One trick applicable to particle systems can also be used in Spine: use an image that has multiple particles on it, like maybe 3-5 or more. Depending on the effect, when animated in a cloud of overlapping particles it can be hard to tell those are all part of the same image. This allows you to get a similar effect using 1/5th the number of particles. Animating particles in Spine isn't as dynamic and is tedious, so when you do it, having less to animate is nice.
This may help with your flock of bats. Eg, use 1-3 frame-by-frame sequences, each having multiple bats, then show 5-6+ copies of those, overlapping. Of course this is a shortcut and affects fidelity, so whether it is acceptable varies.

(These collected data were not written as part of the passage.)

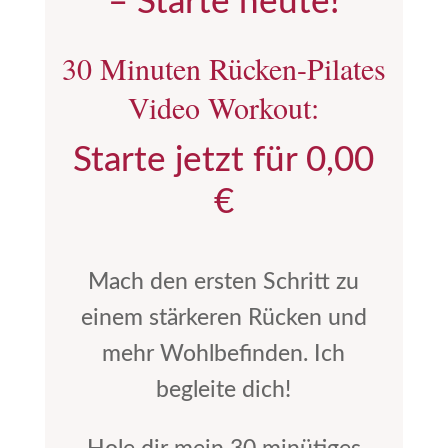
– Starte heute!
30 Minuten Rücken-Pilates
Video Workout:
Starte jetzt für 0,00
€
Mach den ersten Schritt zu
einem stärkeren Rücken und
mehr Wohlbefinden. Ich
begleite dich!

Forcing everything to be skeletal animation isn't always best. Using frame-by-frame sequences is not necessarily a bad thing. Before Spine generally everything was sequences!

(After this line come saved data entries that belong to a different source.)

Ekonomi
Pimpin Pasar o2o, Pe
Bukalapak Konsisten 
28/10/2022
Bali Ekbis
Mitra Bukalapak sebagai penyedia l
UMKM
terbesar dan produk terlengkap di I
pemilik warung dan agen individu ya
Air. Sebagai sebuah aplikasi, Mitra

If your sequences are too large, you may be able to make them smaller or just improve the effect by mixing them with skeletal animation. Scale images to better match the next frame, so you can use fewer frames in your sequence without it looking choppy. Explosions, smoke, and similar can sometimes be done using overlapping images in Spine, with rotation and scaling (and possibly additive or other blend modes) instead of a rendered sequence of the final result. Often the bulk of each VFX can be done in Spine, often with sequences to support them. It can help a lot to have your artists be considerate of this when designing the VFX in the first place.